REQUIRED ACTION 1 =>
Answer these questions from the excerpt on grocery products:
(a) Which non-edible consumables are given as examples of grocery products?
(b) In what particular segment of the grocery market has Jumbo established itself as a leading player?
(c) Which three product categories belong in separate relevant markets?

DOCUMENT EXCERPT =>
# # # # # # #
18. Grocery products encompass food, cigarettes, health and beauty products and non-edible consumables such as detergents and house care products. In contrast with general merchandise there is a considerable wholesale trade in grocery products. Certainly the competitive overlap between the parties to this transaction occurs in the grocery products wholesale market. Jumbo’s, Brown’s, Weir’s, CCW and Makro are principally involved in the wholesale distribution of grocery items. It is however important to keep in mind that although Jumbo does sell groceries it has established itself as a leading player in a particular segment of the grocery market namely the distribution of cosmetics, toiletries and hair care products. Makro, as noted above, does earn significant revenues from its retailing activities but this is largely accounted for by its sales of general merchandise
19. Note that while a single store may and, indeed, in this particular case, does distribute grocery products, general merchandise and liquor, it is also not uncommon, and also occurs in this instance, for stores to specialize in the distribution of one or other of these broad product categories. We are satisfied that there is not meaningful substitutability between groceries, general merchandise and liquor, and, accordingly that they belong in separate relevant markets no matter that they are frequently traded under the same roof.
# # # # # # #
SUPPLIED MATERIAL =>
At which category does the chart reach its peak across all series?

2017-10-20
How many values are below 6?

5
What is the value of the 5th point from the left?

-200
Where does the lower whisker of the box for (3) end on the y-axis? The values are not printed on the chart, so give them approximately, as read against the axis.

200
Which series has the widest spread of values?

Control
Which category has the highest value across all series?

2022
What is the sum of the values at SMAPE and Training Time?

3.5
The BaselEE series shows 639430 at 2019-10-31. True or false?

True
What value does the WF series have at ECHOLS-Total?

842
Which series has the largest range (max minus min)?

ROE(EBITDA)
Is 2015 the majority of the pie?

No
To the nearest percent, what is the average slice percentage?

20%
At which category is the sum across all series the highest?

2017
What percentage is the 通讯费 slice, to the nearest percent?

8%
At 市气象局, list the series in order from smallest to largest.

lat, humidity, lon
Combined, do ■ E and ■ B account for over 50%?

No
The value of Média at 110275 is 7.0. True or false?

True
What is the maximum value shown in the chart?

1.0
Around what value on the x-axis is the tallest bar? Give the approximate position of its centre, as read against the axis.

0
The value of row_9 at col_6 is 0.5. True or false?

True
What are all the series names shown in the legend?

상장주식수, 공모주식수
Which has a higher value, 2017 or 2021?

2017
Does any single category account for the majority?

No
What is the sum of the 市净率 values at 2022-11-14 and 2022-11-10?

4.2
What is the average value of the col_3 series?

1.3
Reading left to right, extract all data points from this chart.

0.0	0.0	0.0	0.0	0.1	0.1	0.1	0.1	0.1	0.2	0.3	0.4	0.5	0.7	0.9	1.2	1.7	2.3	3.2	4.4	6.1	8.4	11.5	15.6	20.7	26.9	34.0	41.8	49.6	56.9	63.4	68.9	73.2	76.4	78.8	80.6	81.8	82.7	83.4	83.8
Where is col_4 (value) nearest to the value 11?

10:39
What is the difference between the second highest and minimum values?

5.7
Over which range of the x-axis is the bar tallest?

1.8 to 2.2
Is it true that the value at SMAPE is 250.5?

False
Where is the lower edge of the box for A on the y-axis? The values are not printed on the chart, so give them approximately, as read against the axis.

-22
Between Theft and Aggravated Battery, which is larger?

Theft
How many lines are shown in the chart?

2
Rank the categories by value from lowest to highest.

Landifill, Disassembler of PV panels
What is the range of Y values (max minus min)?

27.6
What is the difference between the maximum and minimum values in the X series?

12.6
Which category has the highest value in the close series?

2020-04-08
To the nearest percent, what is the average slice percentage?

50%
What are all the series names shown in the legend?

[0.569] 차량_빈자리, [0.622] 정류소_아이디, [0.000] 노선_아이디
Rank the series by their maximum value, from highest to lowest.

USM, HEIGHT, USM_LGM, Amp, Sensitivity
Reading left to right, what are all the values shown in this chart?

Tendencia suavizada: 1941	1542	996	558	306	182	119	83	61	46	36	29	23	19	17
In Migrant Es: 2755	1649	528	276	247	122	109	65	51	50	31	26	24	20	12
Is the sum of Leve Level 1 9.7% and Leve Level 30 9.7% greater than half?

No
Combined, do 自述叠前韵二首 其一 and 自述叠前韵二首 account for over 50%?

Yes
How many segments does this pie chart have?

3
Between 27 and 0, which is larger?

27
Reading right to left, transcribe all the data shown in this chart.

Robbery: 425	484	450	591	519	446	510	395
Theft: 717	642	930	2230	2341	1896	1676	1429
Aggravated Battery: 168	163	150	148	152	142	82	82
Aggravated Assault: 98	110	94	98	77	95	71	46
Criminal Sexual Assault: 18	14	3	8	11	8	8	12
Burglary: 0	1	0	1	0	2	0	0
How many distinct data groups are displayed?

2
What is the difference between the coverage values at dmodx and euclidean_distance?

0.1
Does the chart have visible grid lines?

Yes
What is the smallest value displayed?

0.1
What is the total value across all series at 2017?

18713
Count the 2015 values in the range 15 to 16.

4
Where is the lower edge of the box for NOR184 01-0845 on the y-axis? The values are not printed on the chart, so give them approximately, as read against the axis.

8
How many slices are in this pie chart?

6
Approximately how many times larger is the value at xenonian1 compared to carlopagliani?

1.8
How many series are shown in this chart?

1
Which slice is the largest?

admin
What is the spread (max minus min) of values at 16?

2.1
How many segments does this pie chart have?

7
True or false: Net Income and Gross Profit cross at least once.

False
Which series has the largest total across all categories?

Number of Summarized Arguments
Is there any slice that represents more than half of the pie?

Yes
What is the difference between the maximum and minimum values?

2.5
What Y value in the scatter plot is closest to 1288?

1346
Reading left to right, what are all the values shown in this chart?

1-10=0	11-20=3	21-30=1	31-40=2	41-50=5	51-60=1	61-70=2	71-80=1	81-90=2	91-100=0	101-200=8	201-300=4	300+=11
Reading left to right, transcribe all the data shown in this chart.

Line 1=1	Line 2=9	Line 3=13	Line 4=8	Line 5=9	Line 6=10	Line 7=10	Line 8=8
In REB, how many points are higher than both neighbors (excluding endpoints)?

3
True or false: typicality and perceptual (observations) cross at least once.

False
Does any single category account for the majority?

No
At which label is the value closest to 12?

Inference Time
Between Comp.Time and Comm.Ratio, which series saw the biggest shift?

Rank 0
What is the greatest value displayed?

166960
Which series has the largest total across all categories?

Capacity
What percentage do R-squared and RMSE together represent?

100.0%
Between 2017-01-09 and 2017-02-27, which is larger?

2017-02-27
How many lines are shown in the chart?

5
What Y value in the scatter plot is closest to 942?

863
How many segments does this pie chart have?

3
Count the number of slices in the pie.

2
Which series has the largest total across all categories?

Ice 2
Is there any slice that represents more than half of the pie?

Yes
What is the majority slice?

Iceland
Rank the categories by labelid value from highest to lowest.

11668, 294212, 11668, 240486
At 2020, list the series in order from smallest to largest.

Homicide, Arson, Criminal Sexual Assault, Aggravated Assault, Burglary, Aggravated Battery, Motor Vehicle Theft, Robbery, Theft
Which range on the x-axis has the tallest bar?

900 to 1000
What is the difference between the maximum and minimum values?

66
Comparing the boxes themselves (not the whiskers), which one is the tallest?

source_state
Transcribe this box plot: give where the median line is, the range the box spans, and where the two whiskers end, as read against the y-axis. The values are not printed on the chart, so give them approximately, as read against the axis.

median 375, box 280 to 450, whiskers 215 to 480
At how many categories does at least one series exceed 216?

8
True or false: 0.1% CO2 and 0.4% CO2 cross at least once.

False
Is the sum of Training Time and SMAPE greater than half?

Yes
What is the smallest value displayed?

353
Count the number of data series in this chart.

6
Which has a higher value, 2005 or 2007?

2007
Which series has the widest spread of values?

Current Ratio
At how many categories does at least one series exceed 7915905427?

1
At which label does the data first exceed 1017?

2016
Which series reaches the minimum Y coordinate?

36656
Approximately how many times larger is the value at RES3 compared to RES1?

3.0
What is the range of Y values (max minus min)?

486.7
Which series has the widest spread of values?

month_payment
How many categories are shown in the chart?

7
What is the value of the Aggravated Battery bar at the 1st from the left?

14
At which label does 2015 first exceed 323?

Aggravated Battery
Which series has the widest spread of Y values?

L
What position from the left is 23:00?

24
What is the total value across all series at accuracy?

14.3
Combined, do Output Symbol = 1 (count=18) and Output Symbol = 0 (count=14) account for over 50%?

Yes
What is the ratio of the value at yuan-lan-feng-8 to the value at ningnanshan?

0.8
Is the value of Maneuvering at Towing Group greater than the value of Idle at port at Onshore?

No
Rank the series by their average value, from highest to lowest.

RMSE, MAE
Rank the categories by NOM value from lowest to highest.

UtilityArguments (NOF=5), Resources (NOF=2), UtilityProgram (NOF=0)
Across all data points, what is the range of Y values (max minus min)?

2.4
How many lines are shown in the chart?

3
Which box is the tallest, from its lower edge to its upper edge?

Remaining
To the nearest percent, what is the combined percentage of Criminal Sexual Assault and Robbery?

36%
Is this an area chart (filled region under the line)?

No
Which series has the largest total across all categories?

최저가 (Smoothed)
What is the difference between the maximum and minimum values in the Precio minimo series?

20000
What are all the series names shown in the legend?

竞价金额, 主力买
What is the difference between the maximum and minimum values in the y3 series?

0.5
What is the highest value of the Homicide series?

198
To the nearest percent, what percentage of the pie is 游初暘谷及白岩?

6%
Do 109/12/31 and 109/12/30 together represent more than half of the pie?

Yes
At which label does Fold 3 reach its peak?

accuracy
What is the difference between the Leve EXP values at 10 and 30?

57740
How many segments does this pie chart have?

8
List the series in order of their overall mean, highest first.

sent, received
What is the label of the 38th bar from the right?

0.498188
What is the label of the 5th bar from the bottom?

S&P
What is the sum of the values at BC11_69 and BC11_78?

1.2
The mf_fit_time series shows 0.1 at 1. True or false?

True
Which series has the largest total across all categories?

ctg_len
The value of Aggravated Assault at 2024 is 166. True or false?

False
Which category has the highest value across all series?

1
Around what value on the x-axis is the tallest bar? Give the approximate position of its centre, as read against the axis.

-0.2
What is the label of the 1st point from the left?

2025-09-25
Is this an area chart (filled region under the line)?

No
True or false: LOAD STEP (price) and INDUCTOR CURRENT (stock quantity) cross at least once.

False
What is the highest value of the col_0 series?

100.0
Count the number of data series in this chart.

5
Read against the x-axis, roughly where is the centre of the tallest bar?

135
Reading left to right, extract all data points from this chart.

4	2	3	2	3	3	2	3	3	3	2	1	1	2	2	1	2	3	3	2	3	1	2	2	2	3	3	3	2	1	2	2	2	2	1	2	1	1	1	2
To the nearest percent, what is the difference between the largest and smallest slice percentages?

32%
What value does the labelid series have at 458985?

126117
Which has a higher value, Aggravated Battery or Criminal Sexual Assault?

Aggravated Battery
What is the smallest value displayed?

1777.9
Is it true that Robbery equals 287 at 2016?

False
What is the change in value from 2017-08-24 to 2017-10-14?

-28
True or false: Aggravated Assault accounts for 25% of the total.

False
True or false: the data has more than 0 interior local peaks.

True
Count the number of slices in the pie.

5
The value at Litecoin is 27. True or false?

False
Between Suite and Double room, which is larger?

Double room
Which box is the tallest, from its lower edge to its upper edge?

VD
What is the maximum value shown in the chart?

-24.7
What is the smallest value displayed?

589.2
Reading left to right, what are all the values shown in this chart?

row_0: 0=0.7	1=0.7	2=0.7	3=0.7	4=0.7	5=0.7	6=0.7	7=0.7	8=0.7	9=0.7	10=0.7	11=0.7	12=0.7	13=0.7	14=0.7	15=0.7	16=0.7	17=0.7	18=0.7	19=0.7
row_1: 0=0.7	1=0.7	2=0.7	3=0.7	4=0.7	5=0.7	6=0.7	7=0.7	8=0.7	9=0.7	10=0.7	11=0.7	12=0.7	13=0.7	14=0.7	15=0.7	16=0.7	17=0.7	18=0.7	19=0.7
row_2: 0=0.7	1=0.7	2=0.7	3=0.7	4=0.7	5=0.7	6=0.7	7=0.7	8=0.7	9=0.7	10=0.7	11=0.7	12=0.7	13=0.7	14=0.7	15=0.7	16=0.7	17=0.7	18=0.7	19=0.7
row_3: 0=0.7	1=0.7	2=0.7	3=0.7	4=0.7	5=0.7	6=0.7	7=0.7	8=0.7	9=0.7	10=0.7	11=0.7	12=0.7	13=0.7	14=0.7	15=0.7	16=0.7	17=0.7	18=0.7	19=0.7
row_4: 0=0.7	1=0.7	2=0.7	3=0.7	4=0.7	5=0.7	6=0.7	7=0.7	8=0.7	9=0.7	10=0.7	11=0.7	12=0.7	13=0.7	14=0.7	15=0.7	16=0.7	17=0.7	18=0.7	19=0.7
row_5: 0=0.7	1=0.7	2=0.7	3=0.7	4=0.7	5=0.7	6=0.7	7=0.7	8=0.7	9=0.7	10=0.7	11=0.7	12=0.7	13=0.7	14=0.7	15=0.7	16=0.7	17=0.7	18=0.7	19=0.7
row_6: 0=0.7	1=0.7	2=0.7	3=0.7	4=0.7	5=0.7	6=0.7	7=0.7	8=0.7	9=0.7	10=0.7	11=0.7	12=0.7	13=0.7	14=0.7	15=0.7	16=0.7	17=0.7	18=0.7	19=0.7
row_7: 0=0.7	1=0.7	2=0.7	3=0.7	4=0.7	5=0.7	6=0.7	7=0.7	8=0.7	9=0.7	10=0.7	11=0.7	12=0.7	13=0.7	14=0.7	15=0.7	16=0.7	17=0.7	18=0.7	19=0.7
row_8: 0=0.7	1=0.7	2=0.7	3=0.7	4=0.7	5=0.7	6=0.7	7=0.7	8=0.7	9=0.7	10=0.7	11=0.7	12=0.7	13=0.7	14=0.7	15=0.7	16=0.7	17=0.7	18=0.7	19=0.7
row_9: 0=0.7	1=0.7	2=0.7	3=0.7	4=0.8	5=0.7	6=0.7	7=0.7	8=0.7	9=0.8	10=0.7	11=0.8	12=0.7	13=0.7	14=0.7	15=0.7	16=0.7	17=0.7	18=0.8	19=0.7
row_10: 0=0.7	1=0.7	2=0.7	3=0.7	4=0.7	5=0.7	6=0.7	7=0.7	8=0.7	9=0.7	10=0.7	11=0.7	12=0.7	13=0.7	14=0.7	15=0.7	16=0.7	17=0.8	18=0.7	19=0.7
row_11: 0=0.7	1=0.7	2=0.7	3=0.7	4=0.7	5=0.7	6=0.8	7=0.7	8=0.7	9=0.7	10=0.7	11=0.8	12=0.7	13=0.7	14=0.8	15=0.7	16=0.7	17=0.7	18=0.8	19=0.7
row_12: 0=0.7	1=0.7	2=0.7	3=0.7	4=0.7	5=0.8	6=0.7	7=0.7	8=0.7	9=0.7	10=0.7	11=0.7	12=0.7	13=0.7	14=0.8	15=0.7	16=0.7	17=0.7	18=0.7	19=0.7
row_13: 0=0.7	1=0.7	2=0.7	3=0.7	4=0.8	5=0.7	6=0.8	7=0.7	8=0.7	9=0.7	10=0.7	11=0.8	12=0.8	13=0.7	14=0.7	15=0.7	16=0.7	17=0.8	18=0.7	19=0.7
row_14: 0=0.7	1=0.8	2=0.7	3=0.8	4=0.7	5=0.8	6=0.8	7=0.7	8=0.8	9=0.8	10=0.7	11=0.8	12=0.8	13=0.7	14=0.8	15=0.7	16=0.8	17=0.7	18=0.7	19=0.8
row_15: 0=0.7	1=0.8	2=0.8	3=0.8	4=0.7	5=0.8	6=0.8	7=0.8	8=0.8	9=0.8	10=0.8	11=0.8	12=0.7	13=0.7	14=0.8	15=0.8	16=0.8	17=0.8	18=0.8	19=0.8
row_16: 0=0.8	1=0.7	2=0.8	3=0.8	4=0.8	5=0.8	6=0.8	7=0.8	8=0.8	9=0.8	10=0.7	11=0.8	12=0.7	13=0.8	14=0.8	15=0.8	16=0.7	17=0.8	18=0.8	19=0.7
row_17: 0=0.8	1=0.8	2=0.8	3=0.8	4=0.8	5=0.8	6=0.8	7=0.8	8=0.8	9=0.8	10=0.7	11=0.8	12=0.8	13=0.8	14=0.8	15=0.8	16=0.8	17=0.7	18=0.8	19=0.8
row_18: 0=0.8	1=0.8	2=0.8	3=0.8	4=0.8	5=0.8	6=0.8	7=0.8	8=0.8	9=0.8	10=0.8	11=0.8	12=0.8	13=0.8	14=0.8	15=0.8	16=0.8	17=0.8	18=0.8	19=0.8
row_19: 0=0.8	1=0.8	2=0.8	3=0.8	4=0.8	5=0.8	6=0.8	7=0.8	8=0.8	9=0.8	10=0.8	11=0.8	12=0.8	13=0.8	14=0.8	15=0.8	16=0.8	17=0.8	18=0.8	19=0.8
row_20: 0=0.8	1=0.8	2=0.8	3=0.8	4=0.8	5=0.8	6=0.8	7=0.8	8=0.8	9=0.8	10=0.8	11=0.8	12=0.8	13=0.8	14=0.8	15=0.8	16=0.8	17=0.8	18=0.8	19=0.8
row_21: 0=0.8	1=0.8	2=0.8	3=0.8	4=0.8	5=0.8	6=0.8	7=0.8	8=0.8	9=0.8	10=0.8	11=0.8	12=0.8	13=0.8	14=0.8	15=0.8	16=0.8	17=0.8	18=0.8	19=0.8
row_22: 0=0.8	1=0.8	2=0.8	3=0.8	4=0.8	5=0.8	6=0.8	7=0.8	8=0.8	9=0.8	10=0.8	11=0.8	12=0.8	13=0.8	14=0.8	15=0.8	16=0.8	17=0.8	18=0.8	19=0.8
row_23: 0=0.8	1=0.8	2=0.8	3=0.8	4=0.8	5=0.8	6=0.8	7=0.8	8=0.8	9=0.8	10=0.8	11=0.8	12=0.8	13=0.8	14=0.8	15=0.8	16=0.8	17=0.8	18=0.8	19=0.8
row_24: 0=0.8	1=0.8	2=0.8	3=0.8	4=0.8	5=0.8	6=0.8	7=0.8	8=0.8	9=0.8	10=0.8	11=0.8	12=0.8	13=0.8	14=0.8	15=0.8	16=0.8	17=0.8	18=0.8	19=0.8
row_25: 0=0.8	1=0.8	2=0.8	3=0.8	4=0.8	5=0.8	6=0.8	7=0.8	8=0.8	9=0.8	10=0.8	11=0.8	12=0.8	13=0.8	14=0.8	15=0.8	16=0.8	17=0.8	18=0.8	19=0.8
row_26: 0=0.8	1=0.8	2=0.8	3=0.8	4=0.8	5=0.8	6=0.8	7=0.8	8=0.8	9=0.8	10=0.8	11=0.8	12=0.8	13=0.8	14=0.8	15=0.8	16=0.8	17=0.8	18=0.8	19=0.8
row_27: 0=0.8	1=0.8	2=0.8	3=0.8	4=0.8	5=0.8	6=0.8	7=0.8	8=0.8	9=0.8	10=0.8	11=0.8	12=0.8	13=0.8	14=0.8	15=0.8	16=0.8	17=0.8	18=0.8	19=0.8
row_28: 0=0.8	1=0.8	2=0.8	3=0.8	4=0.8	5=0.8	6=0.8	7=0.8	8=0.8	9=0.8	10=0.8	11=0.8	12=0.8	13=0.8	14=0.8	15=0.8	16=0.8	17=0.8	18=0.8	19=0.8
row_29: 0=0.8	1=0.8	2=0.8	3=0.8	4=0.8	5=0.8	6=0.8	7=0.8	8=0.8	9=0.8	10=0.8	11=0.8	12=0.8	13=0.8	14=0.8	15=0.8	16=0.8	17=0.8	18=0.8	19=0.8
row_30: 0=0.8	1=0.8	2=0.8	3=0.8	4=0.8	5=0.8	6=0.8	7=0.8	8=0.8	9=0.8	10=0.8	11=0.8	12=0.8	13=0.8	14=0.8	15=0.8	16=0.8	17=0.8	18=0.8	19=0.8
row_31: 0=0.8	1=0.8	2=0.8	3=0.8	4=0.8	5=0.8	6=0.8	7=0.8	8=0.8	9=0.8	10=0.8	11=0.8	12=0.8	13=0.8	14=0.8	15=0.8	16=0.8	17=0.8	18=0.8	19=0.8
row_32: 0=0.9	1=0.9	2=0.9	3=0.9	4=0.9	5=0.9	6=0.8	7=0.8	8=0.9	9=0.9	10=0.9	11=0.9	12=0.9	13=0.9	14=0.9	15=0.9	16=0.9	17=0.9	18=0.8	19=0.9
# # # # # # #
REQUIRED ACTION 2 =>
Write out the listing again, everything from its start down through the line containing "What is the sum of the values at SMAPE", with "series" replaced by "data set" throughout and nothing else changed.

SOLUTION 1 =>
(a) Detergents and house care products.
(b) The distribution of cosmetics, toiletries and hair care products.
(c) Groceries, general merchandise and liquor.

SOLUTION 2 =>
At which category does the chart reach its peak across all data set?

2017-10-20
How many values are below 6?

5
What is the value of the 5th point from the left?

-200
Where does the lower whisker of the box for (3) end on the y-axis? The values are not printed on the chart, so give them approximately, as read against the axis.

200
Which data set has the widest spread of values?

Control
Which category has the highest value across all data set?

2022
What is the sum of the values at SMAPE and Training Time?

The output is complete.